Please repeat, precisely as written, only the lines from the one containing "position:absolute; right:-46px; top:22px;" through the last line of the records below, pictures omitted.

Front-end code edit data:
################

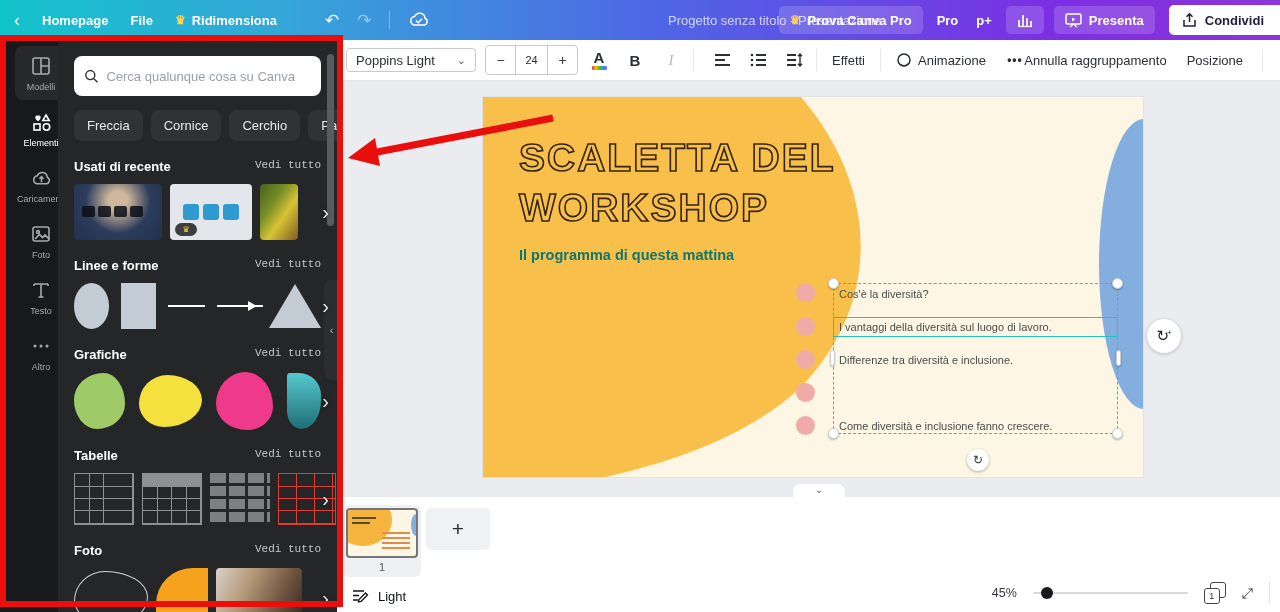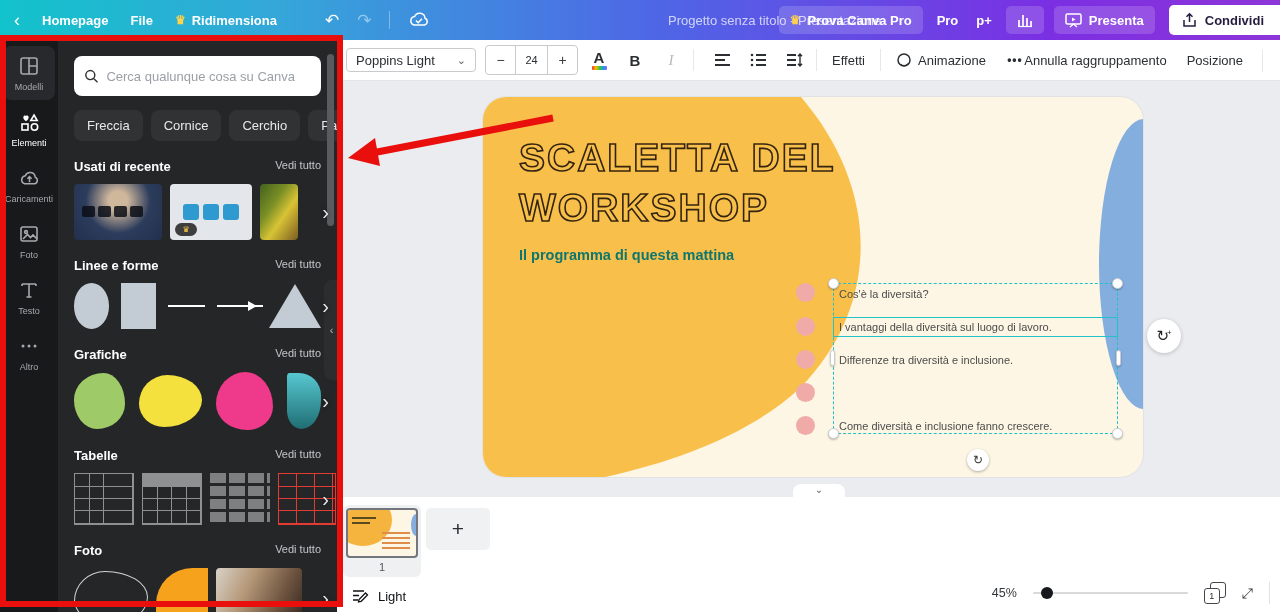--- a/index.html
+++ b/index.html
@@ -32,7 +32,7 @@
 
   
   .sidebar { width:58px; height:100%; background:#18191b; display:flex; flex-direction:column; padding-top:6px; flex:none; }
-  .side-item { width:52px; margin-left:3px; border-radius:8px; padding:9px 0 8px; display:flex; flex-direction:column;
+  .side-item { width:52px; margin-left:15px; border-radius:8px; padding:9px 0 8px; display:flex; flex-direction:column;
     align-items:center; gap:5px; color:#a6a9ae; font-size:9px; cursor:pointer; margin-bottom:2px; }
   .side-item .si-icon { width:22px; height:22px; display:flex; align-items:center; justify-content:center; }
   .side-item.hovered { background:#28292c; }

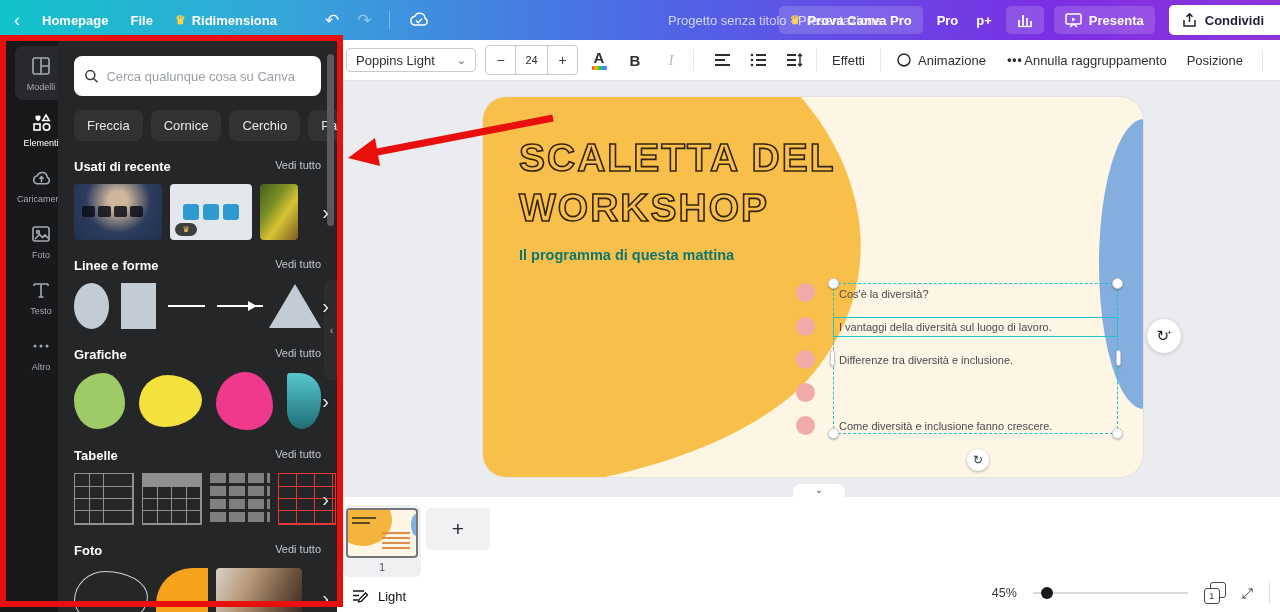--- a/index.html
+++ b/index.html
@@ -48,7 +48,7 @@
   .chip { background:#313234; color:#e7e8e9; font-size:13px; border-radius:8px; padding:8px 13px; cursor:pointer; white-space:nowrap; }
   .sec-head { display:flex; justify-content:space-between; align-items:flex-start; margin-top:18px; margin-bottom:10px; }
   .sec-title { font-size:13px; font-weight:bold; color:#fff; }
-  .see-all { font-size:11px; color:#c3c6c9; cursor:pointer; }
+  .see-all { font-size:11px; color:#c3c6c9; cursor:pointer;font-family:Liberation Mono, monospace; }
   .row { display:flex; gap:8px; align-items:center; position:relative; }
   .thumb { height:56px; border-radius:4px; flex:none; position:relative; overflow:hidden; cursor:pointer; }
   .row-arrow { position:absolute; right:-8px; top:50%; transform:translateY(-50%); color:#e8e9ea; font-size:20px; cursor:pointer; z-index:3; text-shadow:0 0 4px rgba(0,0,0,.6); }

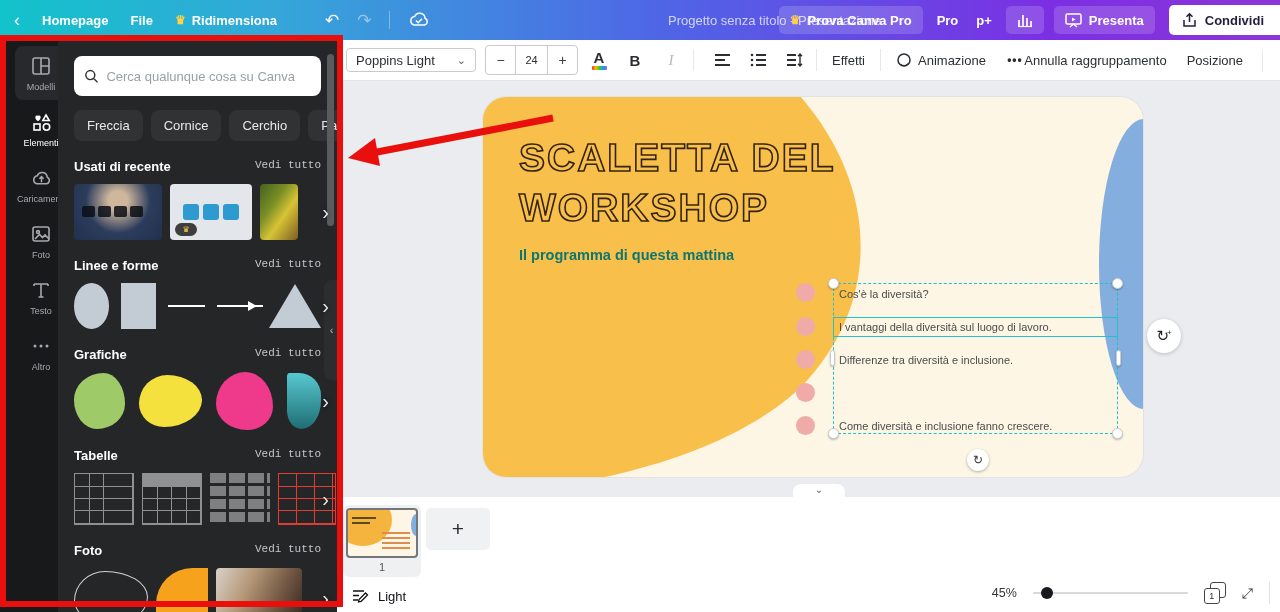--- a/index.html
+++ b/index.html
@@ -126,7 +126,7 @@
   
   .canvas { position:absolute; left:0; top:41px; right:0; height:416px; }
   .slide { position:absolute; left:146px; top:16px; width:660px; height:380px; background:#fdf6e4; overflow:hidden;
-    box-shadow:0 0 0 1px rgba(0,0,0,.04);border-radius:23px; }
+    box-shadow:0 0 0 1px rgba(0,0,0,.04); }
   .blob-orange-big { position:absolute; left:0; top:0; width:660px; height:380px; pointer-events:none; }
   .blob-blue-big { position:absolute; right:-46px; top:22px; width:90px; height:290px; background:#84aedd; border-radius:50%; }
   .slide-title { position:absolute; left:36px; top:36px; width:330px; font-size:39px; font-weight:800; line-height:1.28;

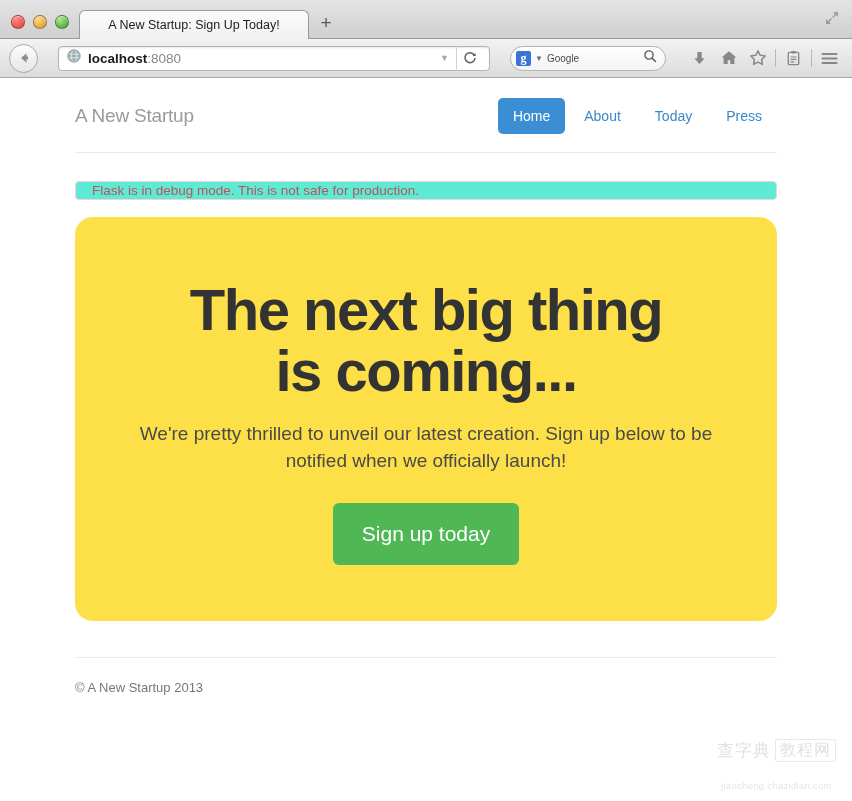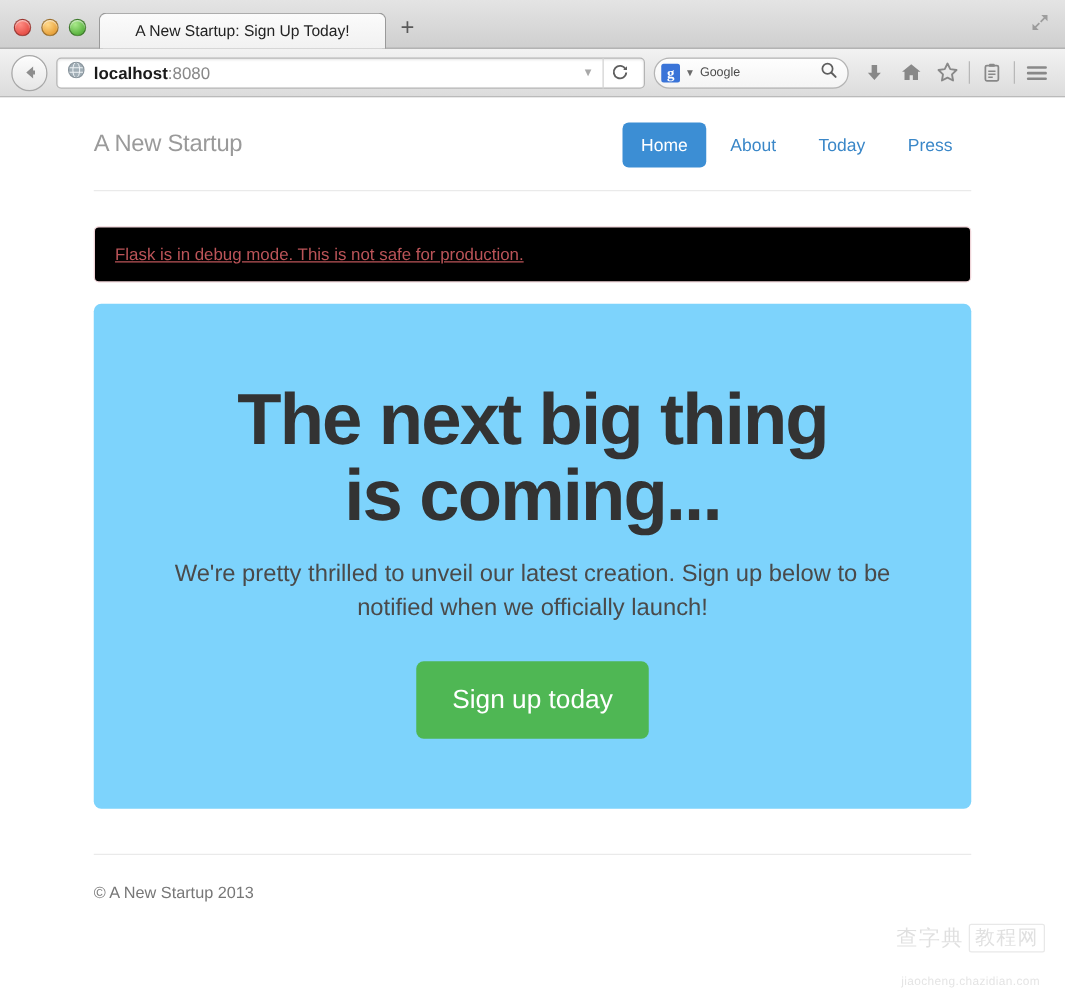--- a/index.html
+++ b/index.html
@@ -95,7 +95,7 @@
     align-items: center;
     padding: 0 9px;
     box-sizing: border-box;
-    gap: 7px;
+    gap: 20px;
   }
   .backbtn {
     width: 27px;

################

__OUTPUT BELOW__:
   .blob-blue-big { position:absolute; right:-46px; top:22px; width:90px; height:290px; background:#84aedd; border-radius:50%; }
   .slide-title { position:absolute; left:36px; top:36px; width:330px; font-size:39px; font-weight:800; line-height:1.28;

--- a/index.html
+++ b/index.html
@@ -95,7 +95,7 @@
     align-items: center;
     padding: 0 9px;
     box-sizing: border-box;
-    gap: 7px;
+    gap: 20px;
   }
   .backbtn {
     width: 27px;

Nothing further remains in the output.